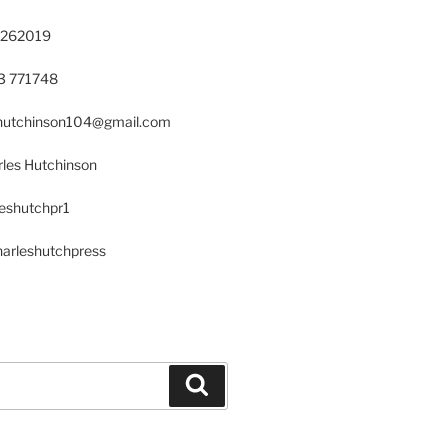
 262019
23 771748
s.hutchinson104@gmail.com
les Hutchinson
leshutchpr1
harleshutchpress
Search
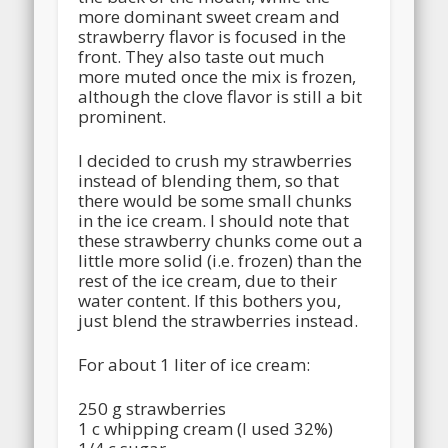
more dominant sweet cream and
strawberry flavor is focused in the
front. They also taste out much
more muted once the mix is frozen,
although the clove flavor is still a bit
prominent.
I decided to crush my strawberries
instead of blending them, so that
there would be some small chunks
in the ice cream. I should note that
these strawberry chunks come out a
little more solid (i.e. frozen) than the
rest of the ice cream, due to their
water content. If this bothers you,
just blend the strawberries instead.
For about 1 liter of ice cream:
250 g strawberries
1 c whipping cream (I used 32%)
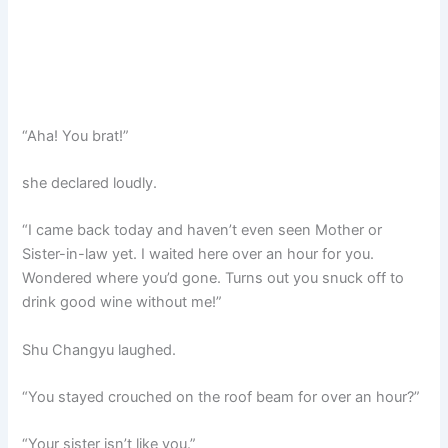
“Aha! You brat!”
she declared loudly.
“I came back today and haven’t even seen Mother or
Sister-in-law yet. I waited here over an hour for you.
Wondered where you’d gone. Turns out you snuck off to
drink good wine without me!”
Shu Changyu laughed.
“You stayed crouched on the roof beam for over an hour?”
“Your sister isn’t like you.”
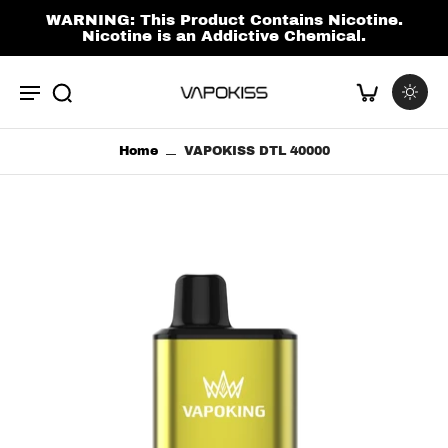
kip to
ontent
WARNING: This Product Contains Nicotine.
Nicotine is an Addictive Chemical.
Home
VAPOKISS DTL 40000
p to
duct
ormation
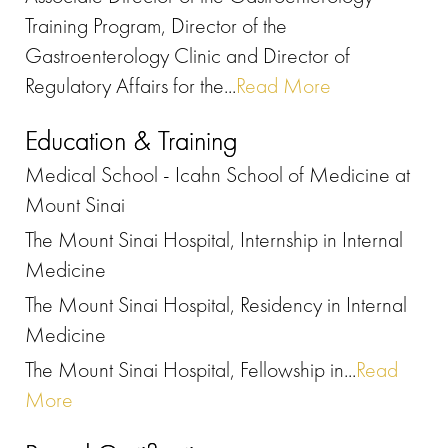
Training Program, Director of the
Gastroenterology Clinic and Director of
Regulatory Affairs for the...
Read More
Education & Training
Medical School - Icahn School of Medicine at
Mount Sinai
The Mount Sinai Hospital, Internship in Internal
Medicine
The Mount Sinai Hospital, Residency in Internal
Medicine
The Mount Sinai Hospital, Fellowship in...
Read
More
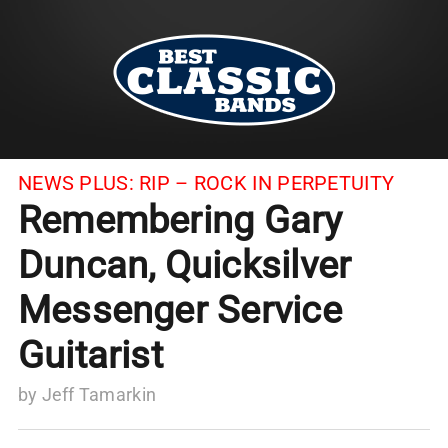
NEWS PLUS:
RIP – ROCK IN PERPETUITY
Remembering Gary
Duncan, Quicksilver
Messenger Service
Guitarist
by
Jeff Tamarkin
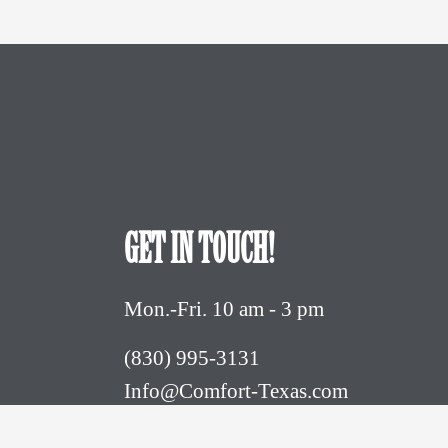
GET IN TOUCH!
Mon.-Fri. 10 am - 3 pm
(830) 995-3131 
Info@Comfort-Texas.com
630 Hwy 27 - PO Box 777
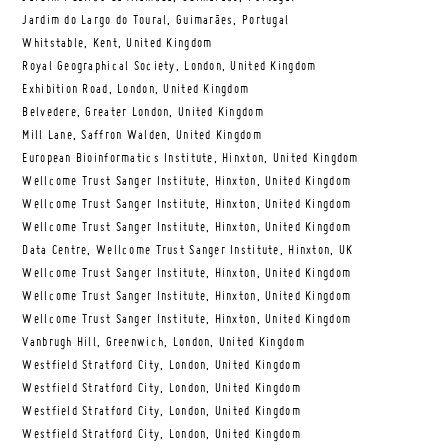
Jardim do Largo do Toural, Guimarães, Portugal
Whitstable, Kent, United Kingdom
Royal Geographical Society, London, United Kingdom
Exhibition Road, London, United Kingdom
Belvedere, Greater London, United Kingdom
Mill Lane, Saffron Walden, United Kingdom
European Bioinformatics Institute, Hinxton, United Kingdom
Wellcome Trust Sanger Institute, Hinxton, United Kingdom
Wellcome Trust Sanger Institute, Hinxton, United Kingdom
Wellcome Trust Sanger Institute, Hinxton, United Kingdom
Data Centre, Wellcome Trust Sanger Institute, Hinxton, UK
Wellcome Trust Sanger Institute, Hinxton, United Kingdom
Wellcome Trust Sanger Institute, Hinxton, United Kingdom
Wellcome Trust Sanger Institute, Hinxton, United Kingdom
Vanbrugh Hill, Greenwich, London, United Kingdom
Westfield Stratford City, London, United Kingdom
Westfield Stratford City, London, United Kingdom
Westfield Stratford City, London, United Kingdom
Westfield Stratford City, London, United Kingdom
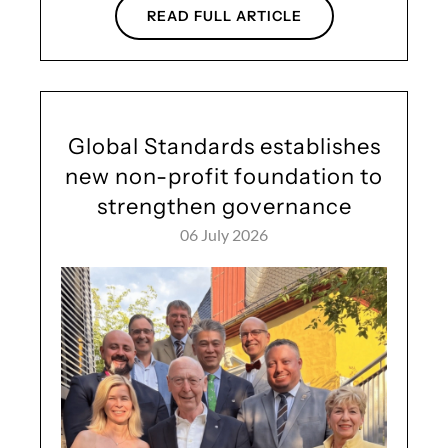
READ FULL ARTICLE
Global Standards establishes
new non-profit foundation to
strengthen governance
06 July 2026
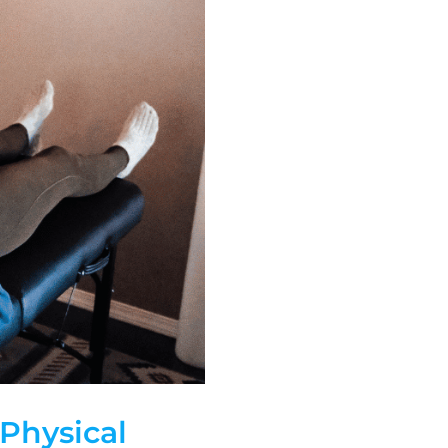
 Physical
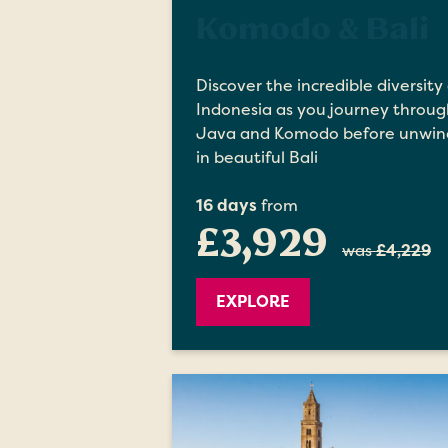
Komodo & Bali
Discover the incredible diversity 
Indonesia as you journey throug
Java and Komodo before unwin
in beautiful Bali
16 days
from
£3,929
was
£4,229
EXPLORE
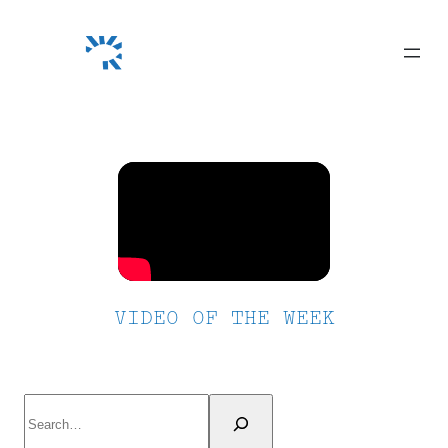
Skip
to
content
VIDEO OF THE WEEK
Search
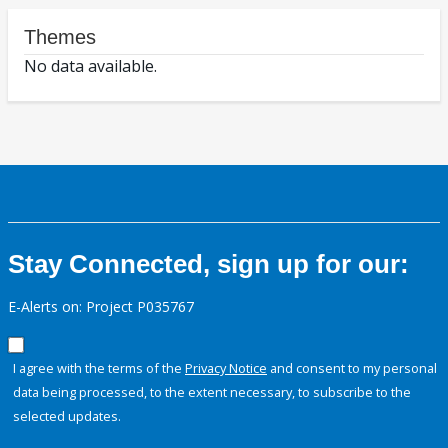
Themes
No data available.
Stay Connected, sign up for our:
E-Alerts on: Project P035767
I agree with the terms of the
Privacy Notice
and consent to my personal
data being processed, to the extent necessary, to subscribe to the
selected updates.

· · · · · · ·

# WORK INSTRUCTIONS:
Give all the entries again exactly, dropping each picture.

# EXPECTED OUTPUT:
 262019
23 771748
s.hutchinson104@gmail.com
les Hutchinson
leshutchpr1
harleshutchpress
Search
more dominant sweet cream and
strawberry flavor is focused in the
front. They also taste out much
more muted once the mix is frozen,
although the clove flavor is still a bit
prominent.
I decided to crush my strawberries
instead of blending them, so that
there would be some small chunks
in the ice cream. I should note that
these strawberry chunks come out a
little more solid (i.e. frozen) than the
rest of the ice cream, due to their
water content. If this bothers you,
just blend the strawberries instead.
For about 1 liter of ice cream:
250 g strawberries
1 c whipping cream (I used 32%)
“Aha! You brat!”
she declared loudly.
“I came back today and haven’t even seen Mother or
Sister-in-law yet. I waited here over an hour for you.
Wondered where you’d gone. Turns out you snuck off to
drink good wine without me!”
Shu Changyu laughed.
“You stayed crouched on the roof beam for over an hour?”
“Your sister isn’t like you.”
kip to
ontent
WARNING: This Product Contains Nicotine.
Nicotine is an Addictive Chemical.
Home
VAPOKISS DTL 40000
p to
duct
ormation
Training Program, Director of the
Gastroenterology Clinic and Director of
Regulatory Affairs for the...
Read More
Education & Training
Medical School - Icahn School of Medicine at
Mount Sinai
The Mount Sinai Hospital, Internship in Internal
Medicine
The Mount Sinai Hospital, Residency in Internal
Medicine
The Mount Sinai Hospital, Fellowship in...
Read
More
NEWS PLUS:
RIP – ROCK IN PERPETUITY
Remembering Gary
Duncan, Quicksilver
Messenger Service
Guitarist
by
Jeff Tamarkin
GET IN TOUCH!
Mon.-Fri. 10 am - 3 pm
(830) 995-3131 
Info@Comfort-Texas.com
630 Hwy 27 - PO Box 777
Jardim do Largo do Toural, Guimarães, Portugal
Whitstable, Kent, United Kingdom
Royal Geographical Society, London, United Kingdom
Exhibition Road, London, United Kingdom
Belvedere, Greater London, United Kingdom
Mill Lane, Saffron Walden, United Kingdom
European Bioinformatics Institute, Hinxton, United Kingdom
Wellcome Trust Sanger Institute, Hinxton, United Kingdom
Wellcome Trust Sanger Institute, Hinxton, United Kingdom
Wellcome Trust Sanger Institute, Hinxton, United Kingdom
Data Centre, Wellcome Trust Sanger Institute, Hinxton, UK
Wellcome Trust Sanger Institute, Hinxton, United Kingdom
Wellcome Trust Sanger Institute, Hinxton, United Kingdom
Wellcome Trust Sanger Institute, Hinxton, United Kingdom
Vanbrugh Hill, Greenwich, London, United Kingdom
Westfield Stratford City, London, United Kingdom
Westfield Stratford City, London, United Kingdom
Westfield Stratford City, London, United Kingdom
Westfield Stratford City, London, United Kingdom
READ FULL ARTICLE
Global Standards establishes
new non-profit foundation to
strengthen governance
06 July 2026
 Physical
Komodo & Bali
Discover the incredible diversity 
Indonesia as you journey throug
Java and Komodo before unwin
in beautiful Bali
16 days
from
£3,929
was
£4,229
EXPLORE
Skip
to
content
VIDEO OF THE WEEK
Search
Themes
No data available.
Stay Connected, sign up for our:
E-Alerts on: Project P035767
I agree with the terms of the
Privacy Notice
and consent to my personal
data being processed, to the extent necessary, to subscribe to the
selected updates.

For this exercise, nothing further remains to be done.